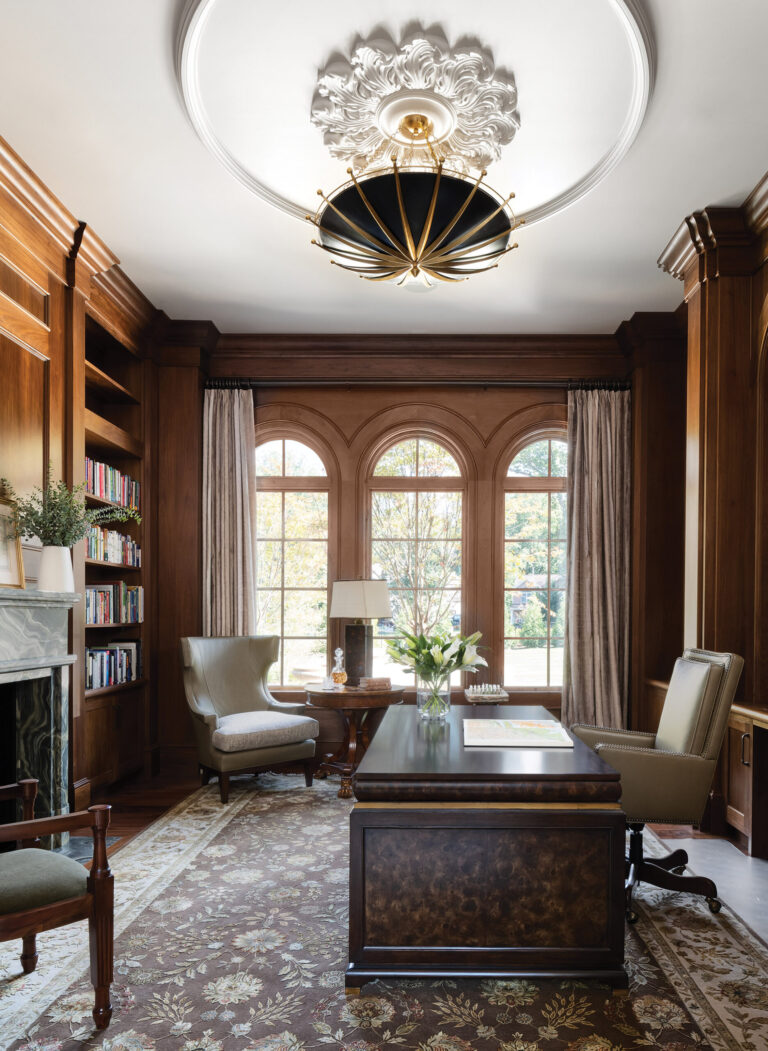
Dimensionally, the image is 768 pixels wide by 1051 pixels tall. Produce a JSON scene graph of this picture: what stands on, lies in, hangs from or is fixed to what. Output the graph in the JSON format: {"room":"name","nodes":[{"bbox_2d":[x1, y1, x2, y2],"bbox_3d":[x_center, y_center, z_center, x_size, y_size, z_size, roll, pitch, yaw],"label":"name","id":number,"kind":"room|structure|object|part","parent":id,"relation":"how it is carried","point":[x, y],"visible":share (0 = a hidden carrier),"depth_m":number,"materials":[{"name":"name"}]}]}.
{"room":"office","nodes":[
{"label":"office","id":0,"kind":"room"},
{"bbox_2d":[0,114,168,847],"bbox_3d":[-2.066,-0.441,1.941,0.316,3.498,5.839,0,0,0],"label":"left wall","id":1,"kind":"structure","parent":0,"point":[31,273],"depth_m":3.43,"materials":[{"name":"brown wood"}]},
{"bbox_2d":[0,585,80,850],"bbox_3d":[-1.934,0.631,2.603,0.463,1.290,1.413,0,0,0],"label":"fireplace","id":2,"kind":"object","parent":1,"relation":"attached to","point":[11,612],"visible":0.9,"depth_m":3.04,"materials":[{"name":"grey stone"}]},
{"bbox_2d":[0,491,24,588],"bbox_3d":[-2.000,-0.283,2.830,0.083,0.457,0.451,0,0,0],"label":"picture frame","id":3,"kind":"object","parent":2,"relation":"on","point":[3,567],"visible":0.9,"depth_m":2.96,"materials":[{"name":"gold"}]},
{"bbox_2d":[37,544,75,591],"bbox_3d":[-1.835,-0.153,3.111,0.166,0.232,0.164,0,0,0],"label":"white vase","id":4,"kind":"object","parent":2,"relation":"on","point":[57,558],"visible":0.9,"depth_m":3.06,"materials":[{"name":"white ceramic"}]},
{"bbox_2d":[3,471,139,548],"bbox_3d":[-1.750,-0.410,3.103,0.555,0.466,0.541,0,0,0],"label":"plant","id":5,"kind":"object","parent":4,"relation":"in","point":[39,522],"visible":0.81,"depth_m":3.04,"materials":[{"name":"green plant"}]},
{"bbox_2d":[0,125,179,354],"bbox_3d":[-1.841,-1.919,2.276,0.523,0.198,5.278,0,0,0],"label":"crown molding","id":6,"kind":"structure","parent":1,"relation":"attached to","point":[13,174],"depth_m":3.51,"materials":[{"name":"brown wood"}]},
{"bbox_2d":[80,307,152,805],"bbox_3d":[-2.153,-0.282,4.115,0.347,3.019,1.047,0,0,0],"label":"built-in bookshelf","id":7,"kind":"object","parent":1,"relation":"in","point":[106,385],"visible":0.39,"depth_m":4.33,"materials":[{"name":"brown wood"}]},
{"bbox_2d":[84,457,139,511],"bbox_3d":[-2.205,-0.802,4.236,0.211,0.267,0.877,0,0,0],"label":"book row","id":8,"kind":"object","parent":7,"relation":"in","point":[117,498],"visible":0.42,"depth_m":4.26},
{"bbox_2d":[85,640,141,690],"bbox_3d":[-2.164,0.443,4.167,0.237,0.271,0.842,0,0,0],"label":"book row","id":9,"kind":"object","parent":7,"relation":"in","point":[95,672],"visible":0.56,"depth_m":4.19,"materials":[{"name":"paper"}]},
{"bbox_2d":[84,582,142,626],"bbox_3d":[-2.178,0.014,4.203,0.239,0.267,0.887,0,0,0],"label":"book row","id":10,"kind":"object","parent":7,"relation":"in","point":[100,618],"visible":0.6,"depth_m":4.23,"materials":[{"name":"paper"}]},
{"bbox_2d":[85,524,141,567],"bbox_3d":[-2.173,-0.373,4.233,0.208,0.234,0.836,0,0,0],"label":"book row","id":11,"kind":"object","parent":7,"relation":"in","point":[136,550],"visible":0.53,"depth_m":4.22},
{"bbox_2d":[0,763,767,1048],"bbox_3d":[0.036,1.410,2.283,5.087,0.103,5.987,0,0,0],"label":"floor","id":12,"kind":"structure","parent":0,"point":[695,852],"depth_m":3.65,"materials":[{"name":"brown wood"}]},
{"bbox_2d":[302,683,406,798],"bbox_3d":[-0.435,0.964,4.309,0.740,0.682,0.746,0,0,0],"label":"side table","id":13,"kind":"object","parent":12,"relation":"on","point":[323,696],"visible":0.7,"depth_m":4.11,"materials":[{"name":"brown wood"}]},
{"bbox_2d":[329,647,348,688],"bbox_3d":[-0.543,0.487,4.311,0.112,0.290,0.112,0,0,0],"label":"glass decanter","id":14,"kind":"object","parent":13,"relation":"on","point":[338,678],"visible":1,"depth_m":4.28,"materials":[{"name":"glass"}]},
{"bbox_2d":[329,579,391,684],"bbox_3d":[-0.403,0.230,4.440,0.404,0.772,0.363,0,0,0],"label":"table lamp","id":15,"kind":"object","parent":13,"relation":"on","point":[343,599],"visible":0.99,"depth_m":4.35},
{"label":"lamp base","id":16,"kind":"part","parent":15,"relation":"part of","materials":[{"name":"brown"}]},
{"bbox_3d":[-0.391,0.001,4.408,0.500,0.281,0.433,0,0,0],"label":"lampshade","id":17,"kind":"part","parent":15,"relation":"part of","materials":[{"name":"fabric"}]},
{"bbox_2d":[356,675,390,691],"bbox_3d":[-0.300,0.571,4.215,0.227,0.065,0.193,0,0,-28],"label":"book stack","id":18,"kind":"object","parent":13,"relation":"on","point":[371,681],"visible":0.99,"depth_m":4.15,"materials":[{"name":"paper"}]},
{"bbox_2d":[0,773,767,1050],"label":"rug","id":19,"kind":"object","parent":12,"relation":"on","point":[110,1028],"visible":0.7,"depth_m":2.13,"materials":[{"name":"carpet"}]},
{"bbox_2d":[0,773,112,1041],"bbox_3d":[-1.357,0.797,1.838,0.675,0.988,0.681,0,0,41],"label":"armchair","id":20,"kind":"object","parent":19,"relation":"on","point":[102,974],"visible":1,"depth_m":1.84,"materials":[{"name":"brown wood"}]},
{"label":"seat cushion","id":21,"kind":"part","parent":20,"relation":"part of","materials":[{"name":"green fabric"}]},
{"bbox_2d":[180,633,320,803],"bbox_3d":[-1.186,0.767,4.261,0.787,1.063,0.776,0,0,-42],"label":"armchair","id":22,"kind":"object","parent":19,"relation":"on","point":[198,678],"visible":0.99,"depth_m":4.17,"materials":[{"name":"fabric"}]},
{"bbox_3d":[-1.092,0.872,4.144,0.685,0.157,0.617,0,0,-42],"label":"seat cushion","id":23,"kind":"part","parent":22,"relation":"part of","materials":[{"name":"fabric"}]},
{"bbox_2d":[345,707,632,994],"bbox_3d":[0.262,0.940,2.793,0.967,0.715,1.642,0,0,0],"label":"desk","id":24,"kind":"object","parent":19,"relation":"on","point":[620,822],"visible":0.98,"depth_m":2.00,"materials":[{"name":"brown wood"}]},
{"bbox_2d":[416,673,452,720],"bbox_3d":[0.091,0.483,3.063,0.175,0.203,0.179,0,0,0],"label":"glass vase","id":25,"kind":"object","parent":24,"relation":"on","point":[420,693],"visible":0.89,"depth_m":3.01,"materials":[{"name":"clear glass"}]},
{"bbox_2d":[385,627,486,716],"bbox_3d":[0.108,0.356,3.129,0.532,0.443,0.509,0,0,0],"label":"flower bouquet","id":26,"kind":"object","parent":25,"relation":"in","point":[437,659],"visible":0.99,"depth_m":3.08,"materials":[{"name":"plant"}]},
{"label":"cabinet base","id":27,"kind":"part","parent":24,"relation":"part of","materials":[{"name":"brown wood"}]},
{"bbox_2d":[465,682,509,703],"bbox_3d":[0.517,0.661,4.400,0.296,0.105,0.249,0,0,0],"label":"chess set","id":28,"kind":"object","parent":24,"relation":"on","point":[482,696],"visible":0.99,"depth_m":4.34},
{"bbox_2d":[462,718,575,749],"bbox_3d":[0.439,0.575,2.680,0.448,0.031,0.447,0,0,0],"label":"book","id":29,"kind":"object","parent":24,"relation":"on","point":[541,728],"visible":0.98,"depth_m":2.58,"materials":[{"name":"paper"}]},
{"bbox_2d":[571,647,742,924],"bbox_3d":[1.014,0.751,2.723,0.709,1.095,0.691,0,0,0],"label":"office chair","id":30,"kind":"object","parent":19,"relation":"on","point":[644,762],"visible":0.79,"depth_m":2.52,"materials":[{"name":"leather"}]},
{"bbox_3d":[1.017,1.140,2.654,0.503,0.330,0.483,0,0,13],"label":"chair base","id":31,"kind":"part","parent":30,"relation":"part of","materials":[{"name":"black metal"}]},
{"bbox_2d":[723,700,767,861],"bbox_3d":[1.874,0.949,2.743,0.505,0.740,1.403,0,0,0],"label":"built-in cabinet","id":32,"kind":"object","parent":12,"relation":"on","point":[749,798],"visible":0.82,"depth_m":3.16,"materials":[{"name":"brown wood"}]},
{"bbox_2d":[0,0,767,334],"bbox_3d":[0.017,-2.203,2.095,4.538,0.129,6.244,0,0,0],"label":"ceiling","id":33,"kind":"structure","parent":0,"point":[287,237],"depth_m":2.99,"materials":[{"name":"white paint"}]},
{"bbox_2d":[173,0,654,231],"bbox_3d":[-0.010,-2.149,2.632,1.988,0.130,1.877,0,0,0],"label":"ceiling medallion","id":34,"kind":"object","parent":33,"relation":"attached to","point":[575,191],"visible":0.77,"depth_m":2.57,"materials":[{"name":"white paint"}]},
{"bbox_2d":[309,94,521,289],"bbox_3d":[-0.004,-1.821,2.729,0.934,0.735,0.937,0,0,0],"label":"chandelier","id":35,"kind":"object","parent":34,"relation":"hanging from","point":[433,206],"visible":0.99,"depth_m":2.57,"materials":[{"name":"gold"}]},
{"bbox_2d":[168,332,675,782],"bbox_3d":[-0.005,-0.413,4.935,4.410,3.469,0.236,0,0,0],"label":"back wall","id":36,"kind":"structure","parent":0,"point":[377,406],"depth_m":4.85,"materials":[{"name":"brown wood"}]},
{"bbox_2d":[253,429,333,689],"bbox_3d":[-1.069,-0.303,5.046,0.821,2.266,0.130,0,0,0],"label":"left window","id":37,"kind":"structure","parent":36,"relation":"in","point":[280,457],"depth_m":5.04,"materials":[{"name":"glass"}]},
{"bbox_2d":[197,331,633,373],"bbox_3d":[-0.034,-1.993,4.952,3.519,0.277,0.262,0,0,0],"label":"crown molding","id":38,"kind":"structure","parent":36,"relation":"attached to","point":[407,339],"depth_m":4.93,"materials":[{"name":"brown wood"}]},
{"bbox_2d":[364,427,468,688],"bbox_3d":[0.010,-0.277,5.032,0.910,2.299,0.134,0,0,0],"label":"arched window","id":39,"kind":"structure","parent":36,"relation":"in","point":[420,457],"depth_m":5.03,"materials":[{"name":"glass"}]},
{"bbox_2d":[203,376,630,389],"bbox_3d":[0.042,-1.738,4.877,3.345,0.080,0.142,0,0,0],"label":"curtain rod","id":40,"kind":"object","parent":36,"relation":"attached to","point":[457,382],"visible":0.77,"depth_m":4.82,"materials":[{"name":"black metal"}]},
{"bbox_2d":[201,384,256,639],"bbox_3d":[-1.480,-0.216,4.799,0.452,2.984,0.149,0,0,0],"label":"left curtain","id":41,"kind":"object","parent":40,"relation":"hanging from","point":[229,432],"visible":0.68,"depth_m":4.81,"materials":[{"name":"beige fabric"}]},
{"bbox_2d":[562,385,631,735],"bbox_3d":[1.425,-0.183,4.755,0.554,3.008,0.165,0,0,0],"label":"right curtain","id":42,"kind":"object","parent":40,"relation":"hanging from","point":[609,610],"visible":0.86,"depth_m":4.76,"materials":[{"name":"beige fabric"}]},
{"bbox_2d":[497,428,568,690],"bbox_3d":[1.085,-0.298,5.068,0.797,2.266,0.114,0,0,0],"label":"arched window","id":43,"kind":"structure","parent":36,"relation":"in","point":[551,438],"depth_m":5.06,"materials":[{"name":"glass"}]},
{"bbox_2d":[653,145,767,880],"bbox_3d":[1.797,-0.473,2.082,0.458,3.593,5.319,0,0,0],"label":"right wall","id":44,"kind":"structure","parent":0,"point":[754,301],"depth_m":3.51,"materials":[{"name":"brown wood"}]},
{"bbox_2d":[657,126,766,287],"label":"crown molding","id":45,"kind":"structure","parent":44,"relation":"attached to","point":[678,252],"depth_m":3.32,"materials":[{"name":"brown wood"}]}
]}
■ ■ ■ ■ ■ ■ ■
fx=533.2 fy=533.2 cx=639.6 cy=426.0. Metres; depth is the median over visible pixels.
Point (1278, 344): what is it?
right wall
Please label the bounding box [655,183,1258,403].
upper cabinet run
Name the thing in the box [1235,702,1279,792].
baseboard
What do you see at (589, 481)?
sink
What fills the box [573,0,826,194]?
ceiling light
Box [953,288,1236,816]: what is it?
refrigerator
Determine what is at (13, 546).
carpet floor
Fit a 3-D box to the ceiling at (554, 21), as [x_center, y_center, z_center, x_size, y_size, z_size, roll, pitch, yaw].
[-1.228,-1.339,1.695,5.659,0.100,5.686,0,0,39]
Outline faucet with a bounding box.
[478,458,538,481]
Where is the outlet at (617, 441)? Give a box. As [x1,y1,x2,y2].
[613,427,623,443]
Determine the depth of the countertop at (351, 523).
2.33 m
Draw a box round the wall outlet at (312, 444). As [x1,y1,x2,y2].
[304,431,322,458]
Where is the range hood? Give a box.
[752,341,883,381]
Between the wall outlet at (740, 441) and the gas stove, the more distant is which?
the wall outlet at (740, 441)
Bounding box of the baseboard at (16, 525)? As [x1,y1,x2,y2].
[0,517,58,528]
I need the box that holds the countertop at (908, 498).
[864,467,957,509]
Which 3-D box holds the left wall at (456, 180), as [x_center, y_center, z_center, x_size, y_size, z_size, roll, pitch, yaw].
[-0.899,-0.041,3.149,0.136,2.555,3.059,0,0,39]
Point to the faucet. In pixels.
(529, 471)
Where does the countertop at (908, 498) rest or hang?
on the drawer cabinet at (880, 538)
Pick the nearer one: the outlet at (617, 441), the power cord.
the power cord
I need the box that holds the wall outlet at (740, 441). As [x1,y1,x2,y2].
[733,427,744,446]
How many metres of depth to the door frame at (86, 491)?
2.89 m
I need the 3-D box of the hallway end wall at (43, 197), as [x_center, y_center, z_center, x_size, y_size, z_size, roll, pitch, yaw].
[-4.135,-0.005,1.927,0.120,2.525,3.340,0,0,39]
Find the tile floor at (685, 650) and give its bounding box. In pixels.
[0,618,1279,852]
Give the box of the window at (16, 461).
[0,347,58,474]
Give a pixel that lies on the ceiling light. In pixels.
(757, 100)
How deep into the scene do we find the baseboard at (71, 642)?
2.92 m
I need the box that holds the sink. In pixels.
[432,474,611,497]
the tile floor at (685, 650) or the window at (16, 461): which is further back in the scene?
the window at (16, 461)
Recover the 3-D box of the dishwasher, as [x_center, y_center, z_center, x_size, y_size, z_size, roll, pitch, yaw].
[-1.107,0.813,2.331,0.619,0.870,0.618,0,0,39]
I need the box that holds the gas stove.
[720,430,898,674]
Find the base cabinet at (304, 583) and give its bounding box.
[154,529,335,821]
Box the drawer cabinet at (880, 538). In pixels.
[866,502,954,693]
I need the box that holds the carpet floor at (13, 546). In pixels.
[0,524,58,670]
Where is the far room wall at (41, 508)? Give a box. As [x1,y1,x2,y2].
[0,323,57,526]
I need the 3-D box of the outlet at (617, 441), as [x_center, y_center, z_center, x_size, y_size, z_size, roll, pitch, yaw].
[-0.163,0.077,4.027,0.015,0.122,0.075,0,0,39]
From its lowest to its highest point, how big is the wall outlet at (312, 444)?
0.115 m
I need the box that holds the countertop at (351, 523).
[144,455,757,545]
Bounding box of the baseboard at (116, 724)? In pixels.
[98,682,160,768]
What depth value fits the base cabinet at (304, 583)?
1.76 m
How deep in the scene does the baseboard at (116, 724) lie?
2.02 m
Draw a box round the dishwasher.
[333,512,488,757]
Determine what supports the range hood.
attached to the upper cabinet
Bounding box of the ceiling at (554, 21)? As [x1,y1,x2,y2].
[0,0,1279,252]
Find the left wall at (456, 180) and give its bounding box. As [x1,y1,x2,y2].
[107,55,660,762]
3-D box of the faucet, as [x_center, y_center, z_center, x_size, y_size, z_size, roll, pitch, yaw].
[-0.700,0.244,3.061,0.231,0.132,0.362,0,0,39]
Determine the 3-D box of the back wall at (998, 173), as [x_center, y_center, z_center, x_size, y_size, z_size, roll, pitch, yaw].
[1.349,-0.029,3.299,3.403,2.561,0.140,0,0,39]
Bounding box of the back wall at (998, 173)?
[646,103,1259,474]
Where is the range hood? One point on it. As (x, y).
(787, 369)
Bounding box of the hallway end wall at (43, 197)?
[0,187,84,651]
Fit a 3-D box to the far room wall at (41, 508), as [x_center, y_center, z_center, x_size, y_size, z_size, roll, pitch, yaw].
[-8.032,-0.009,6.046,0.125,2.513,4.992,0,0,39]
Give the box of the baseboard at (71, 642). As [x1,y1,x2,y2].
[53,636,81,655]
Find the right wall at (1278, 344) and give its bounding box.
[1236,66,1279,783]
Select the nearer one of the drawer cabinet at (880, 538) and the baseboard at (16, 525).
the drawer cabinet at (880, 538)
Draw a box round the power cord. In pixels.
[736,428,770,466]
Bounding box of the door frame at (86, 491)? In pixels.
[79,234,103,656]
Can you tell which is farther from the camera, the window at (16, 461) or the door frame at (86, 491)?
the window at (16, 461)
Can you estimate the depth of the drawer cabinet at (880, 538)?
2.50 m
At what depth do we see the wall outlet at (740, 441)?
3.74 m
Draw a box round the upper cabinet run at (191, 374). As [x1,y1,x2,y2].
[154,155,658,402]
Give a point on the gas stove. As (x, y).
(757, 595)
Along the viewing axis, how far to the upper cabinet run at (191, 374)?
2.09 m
■ ■ ■ ■ ■ ■ ■
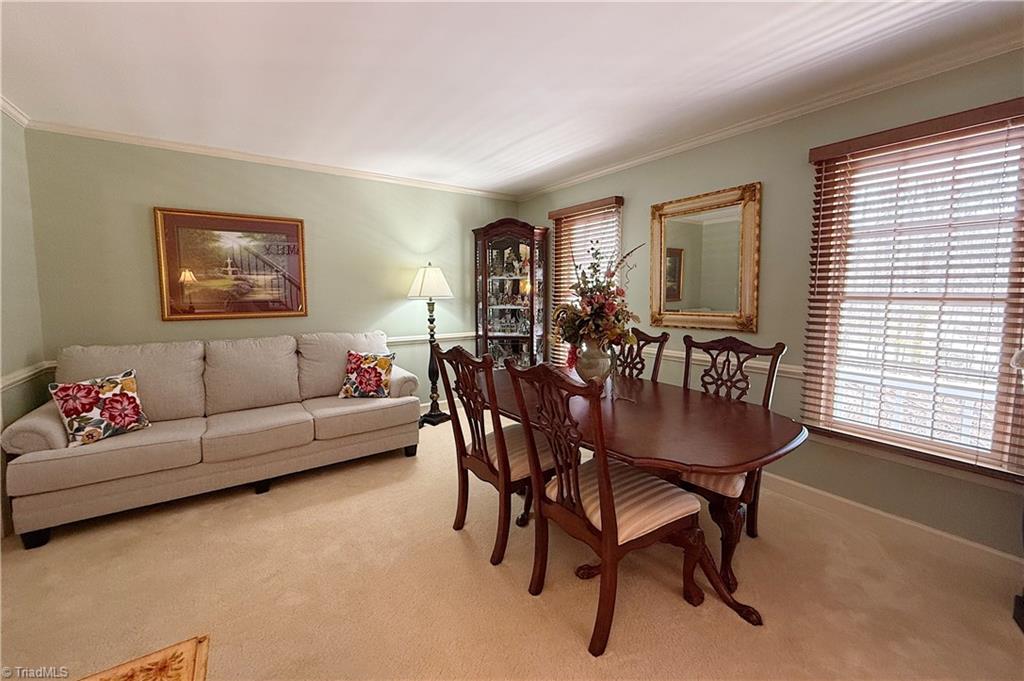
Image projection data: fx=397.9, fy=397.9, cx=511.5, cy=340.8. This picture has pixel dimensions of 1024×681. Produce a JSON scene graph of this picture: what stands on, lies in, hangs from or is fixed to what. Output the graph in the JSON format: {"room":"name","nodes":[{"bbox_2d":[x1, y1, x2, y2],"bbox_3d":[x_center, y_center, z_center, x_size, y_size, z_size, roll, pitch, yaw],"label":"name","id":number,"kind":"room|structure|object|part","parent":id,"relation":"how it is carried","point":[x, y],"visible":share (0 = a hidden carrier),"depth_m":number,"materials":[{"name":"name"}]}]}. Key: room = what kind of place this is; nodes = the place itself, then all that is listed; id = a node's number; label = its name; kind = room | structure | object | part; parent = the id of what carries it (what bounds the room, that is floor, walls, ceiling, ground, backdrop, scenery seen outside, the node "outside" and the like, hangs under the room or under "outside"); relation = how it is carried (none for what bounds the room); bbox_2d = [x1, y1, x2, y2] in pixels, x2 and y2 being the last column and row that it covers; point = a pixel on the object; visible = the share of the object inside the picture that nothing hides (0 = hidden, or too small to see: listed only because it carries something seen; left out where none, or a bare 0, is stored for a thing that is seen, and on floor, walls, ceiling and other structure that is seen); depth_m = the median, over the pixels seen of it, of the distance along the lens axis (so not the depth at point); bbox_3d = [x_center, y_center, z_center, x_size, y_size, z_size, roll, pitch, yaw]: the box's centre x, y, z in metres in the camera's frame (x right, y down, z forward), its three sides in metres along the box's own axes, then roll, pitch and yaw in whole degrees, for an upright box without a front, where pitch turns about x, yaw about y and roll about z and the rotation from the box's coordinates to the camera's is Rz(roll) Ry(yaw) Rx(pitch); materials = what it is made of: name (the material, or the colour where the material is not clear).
■ ■ ■ ■ ■ ■ ■
§ EXERCISE AIM:
I'd like every line with the string "median" copied from the listing.

§ ANSWER:
fx=533.2 fy=533.2 cx=639.6 cy=426.0. Metres; depth is the median over visible pixels.
Image projection data: fx=397.9, fy=397.9, cx=511.5, cy=340.8. This picture has pixel dimensions of 1024×681. Produce a JSON scene graph of this picture: what stands on, lies in, hangs from or is fixed to what. Output the graph in the JSON format: {"room":"name","nodes":[{"bbox_2d":[x1, y1, x2, y2],"bbox_3d":[x_center, y_center, z_center, x_size, y_size, z_size, roll, pitch, yaw],"label":"name","id":number,"kind":"room|structure|object|part","parent":id,"relation":"how it is carried","point":[x, y],"visible":share (0 = a hidden carrier),"depth_m":number,"materials":[{"name":"name"}]}]}. Key: room = what kind of place this is; nodes = the place itself, then all that is listed; id = a node's number; label = its name; kind = room | structure | object | part; parent = the id of what carries it (what bounds the room, that is floor, walls, ceiling, ground, backdrop, scenery seen outside, the node "outside" and the like, hangs under the room or under "outside"); relation = how it is carried (none for what bounds the room); bbox_2d = [x1, y1, x2, y2] in pixels, x2 and y2 being the last column and row that it covers; point = a pixel on the object; visible = the share of the object inside the picture that nothing hides (0 = hidden, or too small to see: listed only because it carries something seen; left out where none, or a bare 0, is stored for a thing that is seen, and on floor, walls, ceiling and other structure that is seen); depth_m = the median, over the pixels seen of it, of the distance along the lens axis (so not the depth at point); bbox_3d = [x_center, y_center, z_center, x_size, y_size, z_size, roll, pitch, yaw]: the box's centre x, y, z in metres in the camera's frame (x right, y down, z forward), its three sides in metres along the box's own axes, then roll, pitch and yaw in whole degrees, for an upright box without a front, where pitch turns about x, yaw about y and roll about z and the rotation from the box's coordinates to the camera's is Rz(roll) Ry(yaw) Rx(pitch); materials = what it is made of: name (the material, or the colour where the material is not clear).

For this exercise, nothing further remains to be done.